Well, it’s finally happened. We’re all homeschool parents… at least for the next few weeks or so. As someone who’s been homeschooling her kids (ages 9, 7 and 5) full-time for the past four years, it feels a little different to be… suddenly not so different.
So, from one homeschooling mom to all the unexpectedly homeschooling parents out there, here’s what I’d love to tell you.
I’m cheering for you. I’m excited for you to grow with your kids. To learn new things. To experience both challenges and blessings and to see that you really can do it. I’m proud of you – and you’re not doing this alone.
A friend asked me for my best advice when it came to homeschooling, and I’d love to share it with you, too. My hope is not that you feel overwhelmed or pressured to model your homeschool after my own, but that you find one or two of my ideas helpful to equip your family for this new adventure.
Start Your Day Strong
I’ve found it works best to have the same start time for school every morning. At our house, it’s 8:30 a.m. That means, my kids are expected to be dressed and ready to go (breakfast eaten and teeth brushed) by that time.
I use the time before school starts to practice some self-care that helps fuel my day – a quick workout, getting ready, and reading my devotional.
Why do I insist everyone is ready to go when school starts? It helps my kids get into a school mindset and helps us be ready to go outside (or in non-coronavirus times – be ready to go out and about).
Routine Is Your Best Friend
While I love the flexibility that homeschooling offers, I would go crazy if we lived by a completely flexible schedule. I’ve learned that my children thrive when we follow a regular routine and occasionally flex from it as needed.

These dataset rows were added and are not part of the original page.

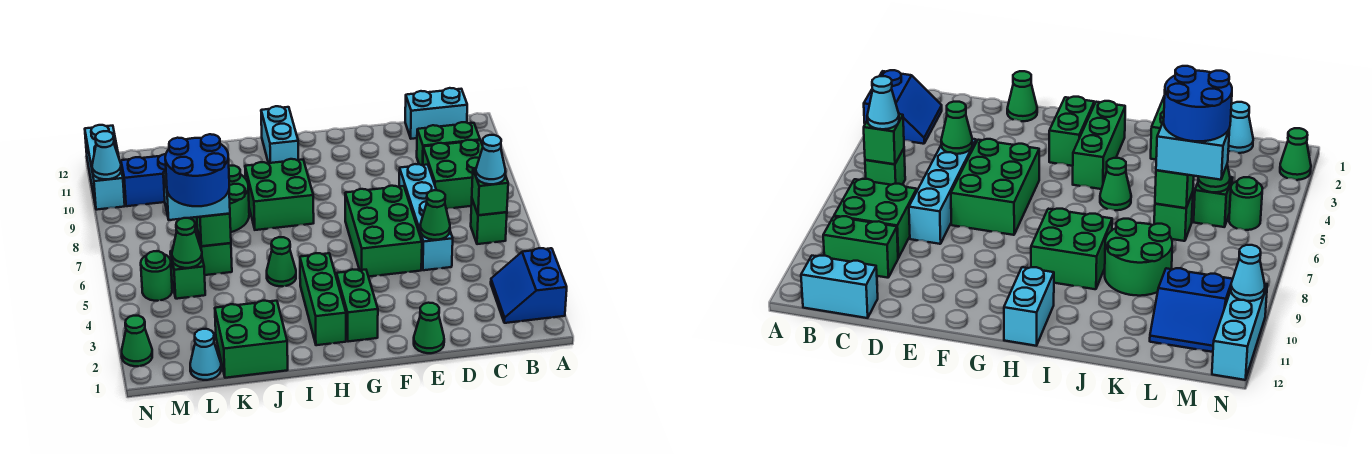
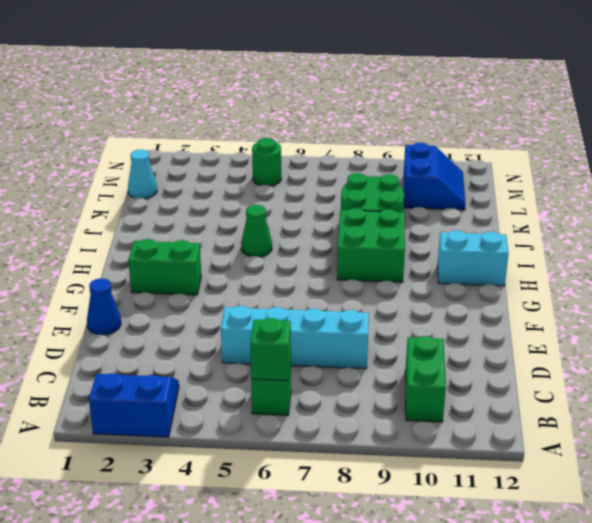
blue 1x1 cone [87,279,121,335] -> green 1x1 cone [414,303,444,353]
none -> green 2x2 brick [423,140,483,209]
none -> cyan 1x2 brick [405,88,467,139]
none -> green 2x3 brick [345,186,422,277]
none -> green 1x3 brick [300,253,346,345]

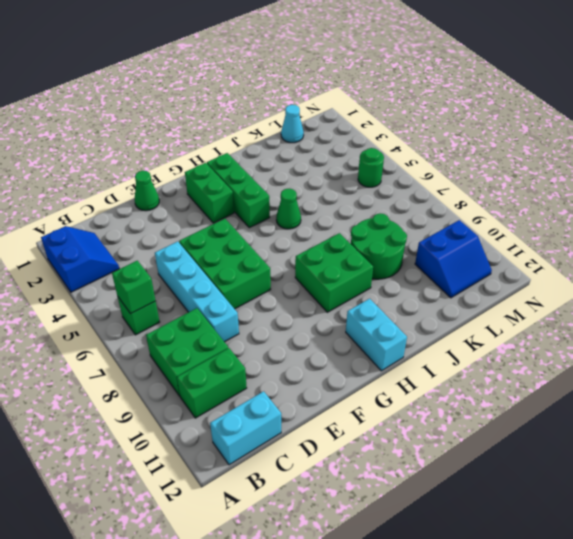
none -> green 2x2 brick [215,301,288,378]
none -> green 1x1 brick [197,229,232,275]
none -> green 1x1 brick [170,251,205,299]
none -> green 1x1 cone [122,316,152,366]

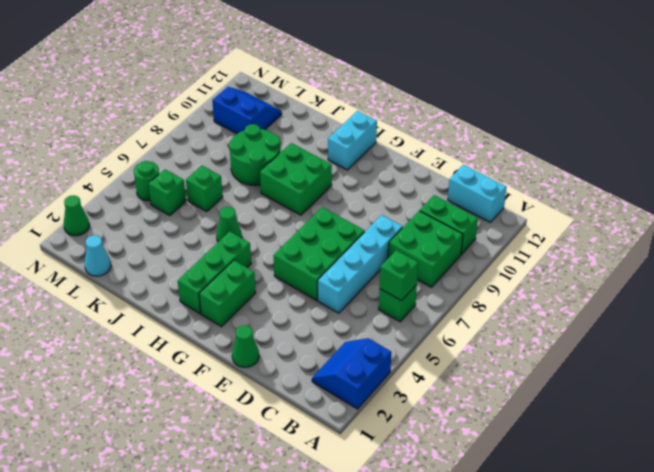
none -> green 2x2 brick [215,301,288,378]
none -> cyan 1x3 brick [85,125,125,210]
none -> green 1x1 cone [420,190,450,240]
none -> green 1x1 brick [197,214,231,246]

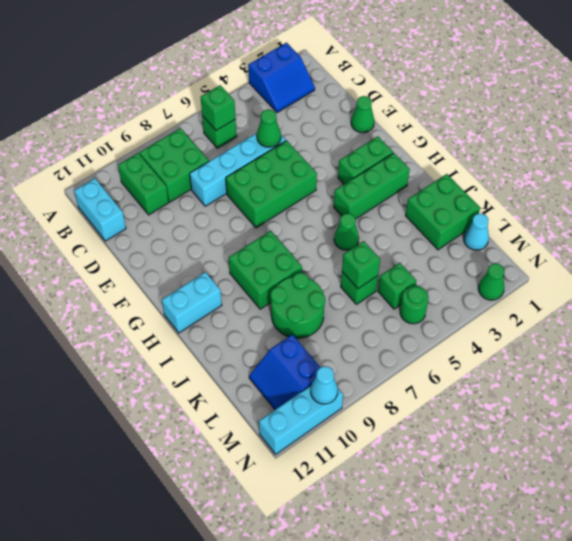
none -> green 1x1 cone [172,218,202,268]
none -> cyan 1x1 cone [476,135,506,184]
none -> cyan 1x2 brick [163,172,230,220]
none -> blue 2x2 round brick [165,134,229,206]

It took me a little while to figure out that I don’t need to make each day of school magically different and special. If I follow a basic routine, then we can get in a great rhythm of schoolwork, but still have fun activities on a regular basis.
Our Daily Routine (Social Distancing Version):
|8:30 a.m. – 9:15 a.m
|Morning Time (more on that below)
|9:15 a.m. – 10 a.m.
|Math (Best tackled early in the day)
|10 a.m. – 10:15 a.m.
|10:15 a.m. – 11 a.m.
|Language Arts & Geography
|11 a.m. – 11:45 a.m.
|Science or History lesson – all ages
|11:45 a.m. – 12 p.m.
|Clean up, prepare lunch
|12 p.m. – 1 p.m.
|Lunch, read aloud, recess
|1 p.m. – 2 p.m.
|Independent reading time (or audiobooks) in rooms, rest and regroup time
|2 p.m. – 3 p.m.
|Free choice projects
|3 p.m. – 4 p.m.
|Chores, piano practice, life skills practice, playtime
|4 p.m. – 5 p.m.
|Screentime if schoolwork and chores are completed
|5 p.m. – Bedtime
|Dinner and family time
Morning Time: A Gentle Way to Start Your Day
I’ve found the best way to start our school day is all together. We call this morning time. Spending time together first thing helps connect us as a family and also is a gentler way to ease into the day.
With a preschooler, first grader, and fourth grader, we do everything from talking about the day of the week and the weather to poetry reading and oral narration.
Our morning time includes a lot of reading aloud, with kids listening while they work on handwriting or coloring (quiet fidget activities also work well). I read a devotional to the kids, we spend some time praying, and then I read aloud for a while from a chapter book or our history textbook (which reads like a story).
Finally, we spend some time reviewing things like math facts and geography through simple review games. Here are three easy ways to review material:
- Play a board game. Have children answer a review question before their turn.
- Fitness review. Children answer a review question, then draw a card with a physical activity on it, such as 10 jumping jacks, toe touches, and more.
- Stuffed animals help. Let a favorite stuffed animal join each child for morning time. Allow stuffed animals to answer questions in order to earn a small treat or sticker.
Simple Planning: Your Other Best Friend
Each Sunday evening, I pull all the schoolwork my kids will be doing that week onto a clipboard for each of them. I label assignments by day, along with any notes or instructions they may need, such as, “Ask Mom before starting this activity.” Knowing exactly what work is ahead of them has helped both my kids and I stay on track and accountable to our lesson plans.
I’ve also found that Pinterest is only a helpful resource when I’m looking for something very specific. If I just surf for ideas, I’m too overwhelmed. Instead, search for things like, “Telling time activities” when you sense your first grader could use a little extra practice.
Remind yourself, you don’t need to reinvent the wheel when it comes to teaching your children. Stick to the basics and opportunities for a little fun and magic will present themselves, I promise.
The Power of Encouragement
Finally, I have had to learn again and again the power of encouragement and positivity when it comes to teaching my children. When you’re teaching a lesson, look for what they’re doing well first and build your child up.
As the parent, your tone and the words you choose to use really impact how your school day goes and how connected you are to your child.
Instead of correcting a mistake, ask questions that lead your child to find the error themselves.